• QUOTED PASSAGE:
◇ ◇ ◇ ◇ ◇

Notes: Robust t-statistics in parentheses *** p < 0.01, ** p < 0.05, * p < 0.1.

As illustrated in Table 4, FDI significantly boosts total factor productivity across eastern, western, and northeastern regions in China, with the most significant effect observed in the northeastern region (0.180), followed by the eastern region (0.094), and the weakest impact noted in the western region (0.067). In contrast, the central region displays a non-significant negative effect. Furthermore, technological progress significantly enhances total factor productivity in all regions except for the central region. Labor input, on the other hand, exerts a significant negative influence across all regions, with the coefficient for the Northeast (−1.149) being three times greater than that of the East.

The empirical results for the eastern region indicate that FDI significantly enhances TFP, with a coefficient of 0.094, consistent with the theory of technology spillovers. In this region, the substantial capital expenditures by foreign-invested enterprises (0.050) alongside high levels of technological innovation (0.417) yield a synergistic effect, validating the effectiveness of the “knowledge transfer” mechanism inherent in technology spillover theory. Conversely, the adverse effects of competitive pressures are also apparent that the firm size coefficient (−0.373) suggests that expansionary development may hinder efficiency improvements. However, government support shows a positive effect, with a coefficient of 0.098, indicating that policy measures can effectively enhance efficiency. From the perspective of appropriate technology theory, the relatively modest negative impact of the labor coefficient (−0.374), especially in comparison to regions where labor input positively affects productivity, reflects the robust human capital reserves in eastern regions.

The central region presents a particularly unique case. The negative FDI coefficient (−0.042) fails to pass the significance test, underscoring the dilemma posed by the threshold effect inherent in negative effects theory. This mismatch of factors is evident in the coexistence of a capital investment coefficient of 0.222, a number of enterprises coefficient of 0.282, and a technological innovation capability coefficient of −0.201. Applying the theory of suitable technology analysis reveals that the introduction of foreign technology is misaligned with the local factor structure. The flow of advanced technologies appears to surpass the region’s capacity for absorption, resulting in a failure to translate these innovations into outputs, and thus the efficiency of research and development innovation in the central region remains low. Moreover, government support has not effectively enhanced technology spillovers, with a non-significant coefficient of 0.017, which suggests that rather than fostering innovation, FDI may aggravate market segmentation within the region.

◇ ◇ ◇ ◇ ◇

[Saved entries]
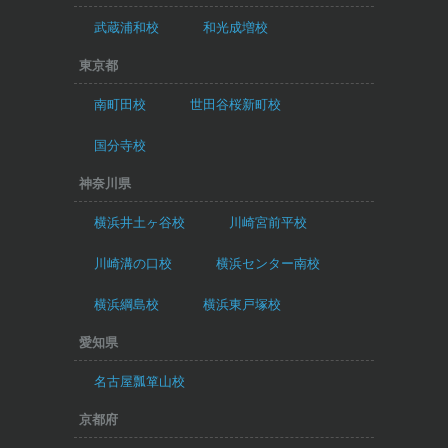
武蔵浦和校
和光成増校
東京都
南町田校
世田谷桜新町校
国分寺校
神奈川県
横浜井土ヶ谷校
川崎宮前平校
川崎溝の口校
横浜センター南校
横浜綱島校
横浜東戸塚校
愛知県
名古屋瓢箪山校
京都府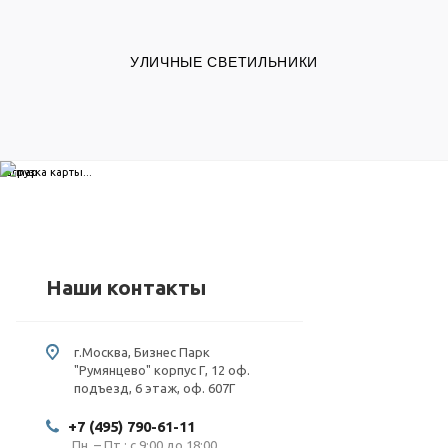
УЛИЧНЫЕ СВЕТИЛЬНИКИ
загрузка карты...
Наши контакты
г.Москва, Бизнес Парк
"Румянцево" корпус Г, 12 оф.
подъезд, 6 этаж, оф. 607Г
+7 (495) 790-61-11
Пн. – Пт.: с 9:00 до 18:00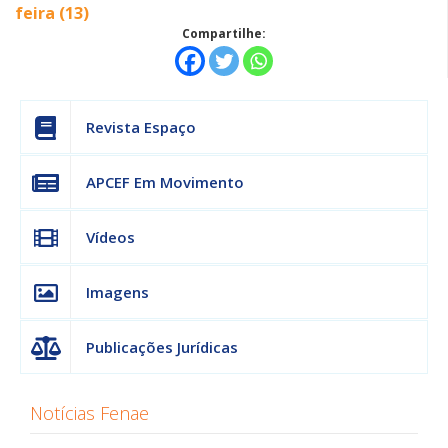
feira (13)
Compartilhe:
Revista Espaço
APCEF Em Movimento
Vídeos
Imagens
Publicações Jurídicas
Notícias Fenae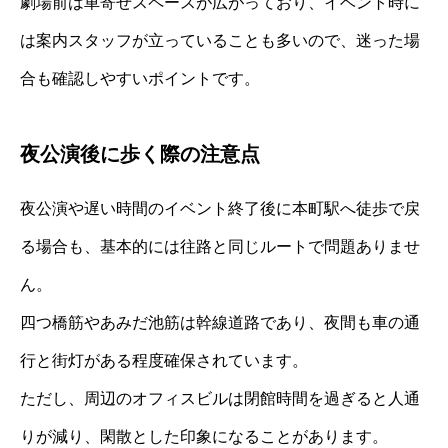
劇場前は車寄せスペースが広がっており、イベント時に
は案内スタッフが立っていることも多いので、迷った場
合も確認しやすいポイントです。
夜公演後に歩く際の注意点
夜公演や遅い時間のイベント終了後に本町駅へ徒歩で戻
る場合も、基本的には往路と同じルートで問題ありませ
ん。
四つ橋筋やあみだ池筋は幹線道路であり、夜間も車の通
行と街灯がある程度確保されています。
ただし、周辺のオフィスビルは閉館時間を過ぎると人通
りが減り、閑散とした印象になることがあります。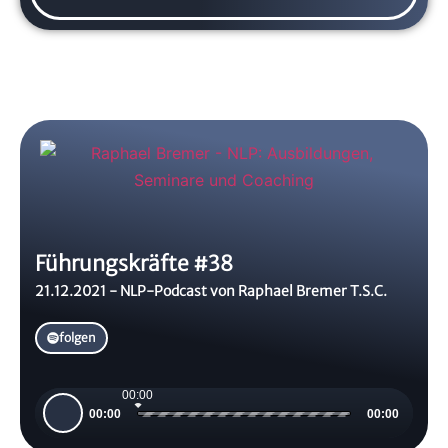
Führungskräfte #38
21.12.2021 - NLP-Podcast von Raphael Bremer T.S.C.
folgen
00:00
Audio-
00:00
00:00
Player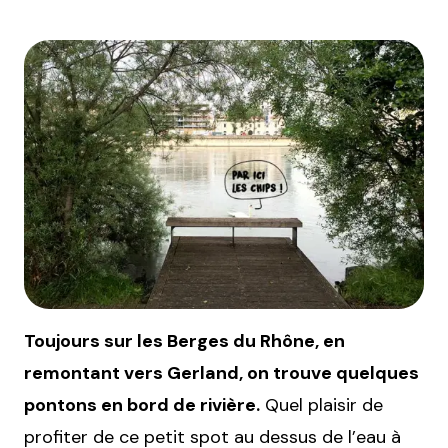
Toujours sur les Berges du Rhône, en
remontant vers Gerland, on trouve quelques
pontons en bord de rivière.
Quel plaisir de
profiter de ce petit spot au dessus de l’eau à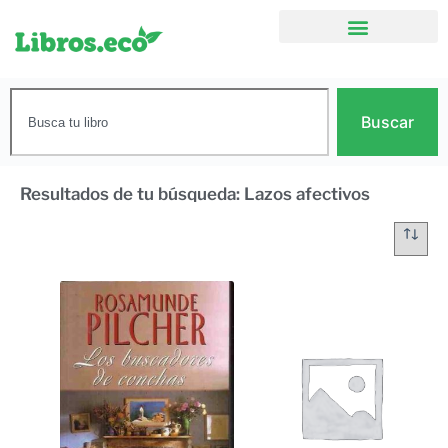
Buscar
Resultados de tu búsqueda: Lazos afectivos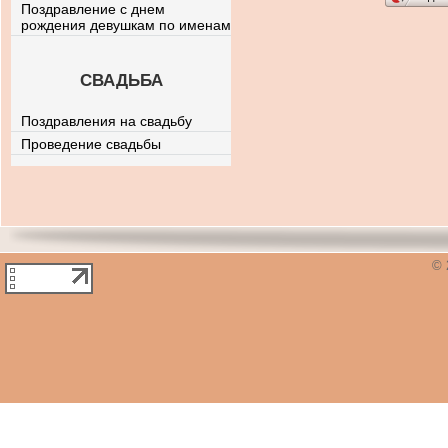
Поздравление с днем
рождения девушкам по именам
СВАДЬБА
Поздравления на свадьбу
Проведение свадьбы
© 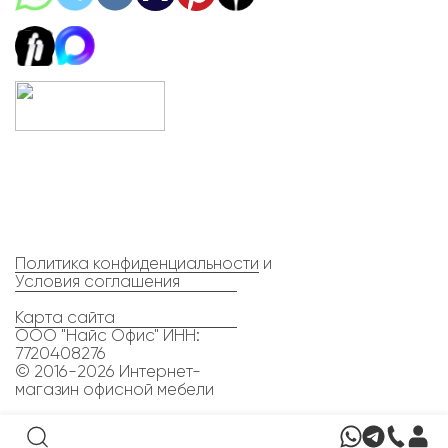
Политика конфиденциальности
и
Условия соглашения
Карта сайта
ООО "Найс Офис" ИНН:
7720408276
© 2016-2026 Интернет-
магазин офисной мебели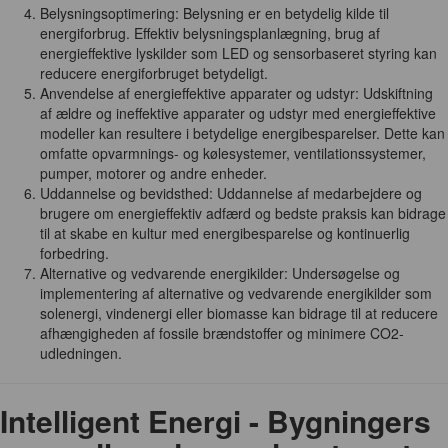
Belysningsoptimering: Belysning er en betydelig kilde til
energiforbrug. Effektiv belysningsplanlægning, brug af
energieffektive lyskilder som LED og sensorbaseret styring kan
reducere energiforbruget betydeligt.
Anvendelse af energieffektive apparater og udstyr: Udskiftning
af ældre og ineffektive apparater og udstyr med energieffektive
modeller kan resultere i betydelige energibesparelser. Dette kan
omfatte opvarmnings- og kølesystemer, ventilationssystemer,
pumper, motorer og andre enheder.
Uddannelse og bevidsthed: Uddannelse af medarbejdere og
brugere om energieffektiv adfærd og bedste praksis kan bidrage
til at skabe en kultur med energibesparelse og kontinuerlig
forbedring.
Alternative og vedvarende energikilder: Undersøgelse og
implementering af alternative og vedvarende energikilder som
solenergi, vindenergi eller biomasse kan bidrage til at reducere
afhængigheden af fossile brændstoffer og minimere CO2-
udledningen.
Intelligent Energi - Bygningers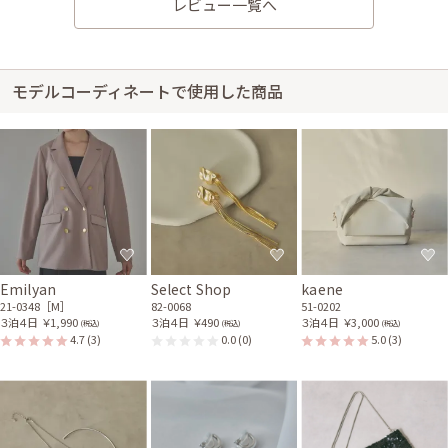
レビュー一覧へ
モデルコーディネートで使用した商品
Emilyan
Select Shop
kaene
21-0348［M］
82-0068
51-0202
３泊４日
￥1,990
３泊４日
￥490
３泊４日
￥3,000
(税込)
(税込)
(税込)
4.7
(3)
0.0
(0)
5.0
(3)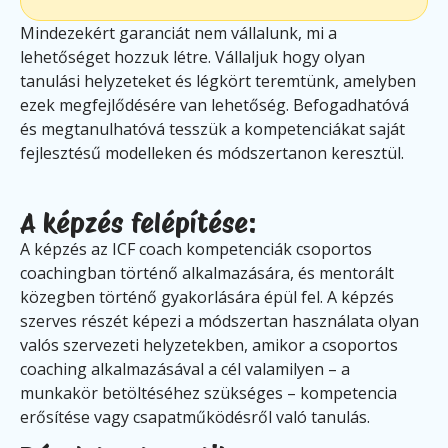
Mindezekért garanciát nem vállalunk, mi a
lehetőséget hozzuk létre. Vállaljuk hogy olyan
tanulási helyzeteket és légkört teremtünk, amelyben
ezek megfejlődésére van lehetőség. Befogadhatóvá
és megtanulhatóvá tesszük a kompetenciákat saját
fejlesztésű modelleken és módszertanon keresztül.
A képzés felépítése:
A képzés az ICF coach kompetenciák csoportos
coachingban történő alkalmazására, és mentorált
közegben történő gyakorlására épül fel. A képzés
szerves részét képezi a módszertan használata olyan
valós szervezeti helyzetekben, amikor a csoportos
coaching alkalmazásával a cél valamilyen – a
munkakör betöltéséhez szükséges – kompetencia
erősítése vagy csapatműködésről való tanulás.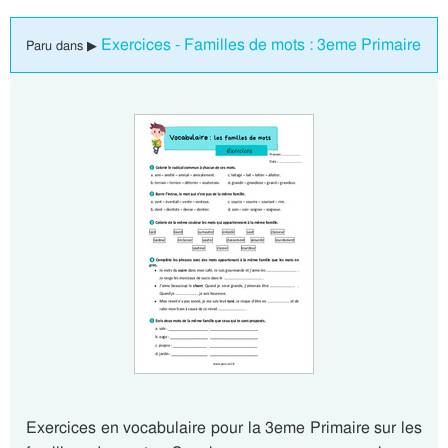
Exercices - Familles de mots : 3eme Primaire
Paru dans ▶
Exercices en vocabulaire pour la 3eme Primaire sur les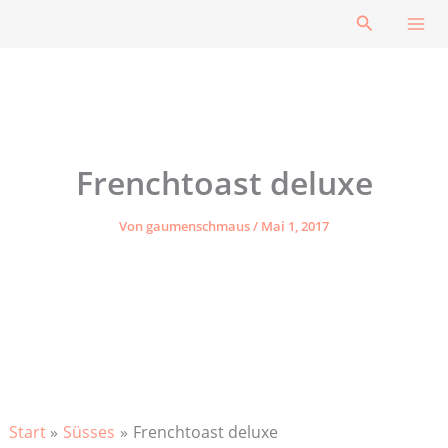
Zum
Suchen
Inhalt
springen
Frenchtoast deluxe
Von
gaumenschmaus
/
Mai 1, 2017
Start
Süsses
Frenchtoast deluxe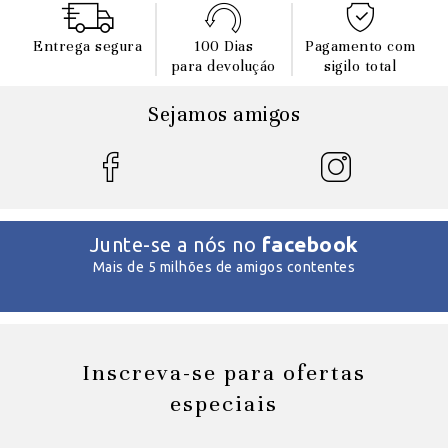
Entrega segura
100 Dias
Pagamento com
para devoluçáo
sigilo total
Sejamos amigos
facebook
Junte-se a nós no
Mais de 5 milhões de amigos contentes
Inscreva-se para ofertas
especiais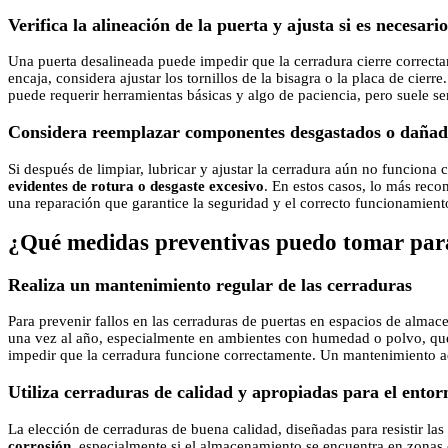
Verifica la alineación de la puerta y ajusta si es necesario
Una puerta desalineada puede impedir que la cerradura cierre correct
encaja, considera ajustar los tornillos de la bisagra o la placa de cierre
puede requerir herramientas básicas y algo de paciencia, pero suele se
Considera reemplazar componentes desgastados o dañad
Si después de limpiar, lubricar y ajustar la cerradura aún no funciona
evidentes de rotura o desgaste excesivo
. En estos casos, lo más recom
una reparación que garantice la seguridad y el correcto funcionamiento
¿Qué medidas preventivas puedo tomar para 
Realiza un mantenimiento regular de las cerraduras
Para prevenir fallos en las cerraduras de puertas en espacios de alma
una vez al año, especialmente en ambientes con humedad o polvo, qu
impedir que la cerradura funcione correctamente. Un mantenimiento ad
Utiliza cerraduras de calidad y apropiadas para el entor
La elección de cerraduras de buena calidad, diseñadas para resistir las
corrosión
, especialmente si el almacenamiento se encuentra en zonas 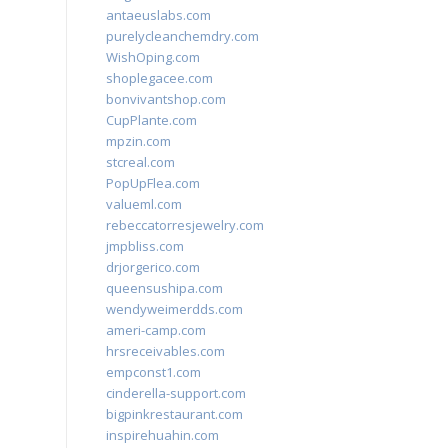
antaeuslabs.com
purelycleanchemdry.com
WishOping.com
shoplegacee.com
bonvivantshop.com
CupPlante.com
mpzin.com
stcreal.com
PopUpFlea.com
valueml.com
rebeccatorresjewelry.com
jmpbliss.com
drjorgerico.com
queensushipa.com
wendyweimerdds.com
ameri-camp.com
hrsreceivables.com
empconst1.com
cinderella-support.com
bigpinkrestaurant.com
inspirehuahin.com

◇ ◇ ◇ ◇ ◇

• STUDY QUESTIONS:
a - According to the passage on FDI and regional productivity in China, what FDI coefficient does the northeastern region show?
b - Extend the passage on FDI and regional productivity in China, starting right after its last sentence.

• TASK RESPONSES:
a - 0.180

b -
In the western region, FDI is found to enhance efficiency improvements, evidenced by a coefficient of 0.067, thereby supporting the increasing development path outlined in the appropriate technology theory. The relatively low technological barriers, indicated by a constant term of 1.539, facilitate the absorption of foundational technologies introduced by foreign-invested enterprises. Additionally, industrial support policies, as reflected in the government support coefficient of 0.029, have contributed to some extent in driving the reallocation of factors, further resulting in efficiency enhancements. However, the constraints posed by human capital are pronounced. The full-time equivalent coefficient of −0.471 reveals a significant mismatch between labor skills and the requirements of foreign-invested technologies, suggesting that the “human capital mobility effect” posited in technology spillover theory is not effectively realized in this context.

The remarkable promotional effect of FDI on TFP in Northeast China, with a coefficient of 0.180, significantly higher than other regions. This phenomenon may be attributed to the robust industrial foundation in this region, as indicated by a constant term of 8.252, as well as effective policy coordination, evidenced by a government support coefficient of 0.309, which together enhance the positive impacts of foreign investment. However, the obvious contrast between the technological innovation coefficient (0.549) and the labor input coefficient (−1.149) highlights an issue of mismatched human capital development from an overreliance on capital-intensive technologies, as reflected in the relatively low capital input coefficient of 0.024, which highlights the challenges faced in coordinating technological advancement with the local labor market’s capabilities.

The above results demonstrate the regional conditionality of technology spillover effects: (1) the eastern regions exemplify the ideal model of utilizing FDI to foster technology-driven development; (2) the central regions need to deal with FDI displacement effects stemming from technology mismatches; (3) the western regions demonstrate steady progress characterized by a “gradual absorption” approach; (4) the northeastern regions reveal a disjunction between FDI-driven innovation and human capital development. Positive technology spillovers can only be realized when the complexity of FDI technologies dynamically aligns with local factor endowments, institutional environments, and industrial foundations.

4.3. Endogeneity Test

When analyzing the impacts of FDI on the TFP of high-tech enterprises, there may exist a bidirectional causal relationship between these variables. On one hand, FDI may enhance TFP through mechanisms such as technology spillovers, management experience sharing, and other channels. On the other hand, enterprises characterized by higher TFP typically exhibit stronger technological absorption capabilities and greater market competitiveness, thereby making them more attractive to FDI inflows. This endogeneity issue poses significant challenges, potentially leading to biased results in traditional estimation methods.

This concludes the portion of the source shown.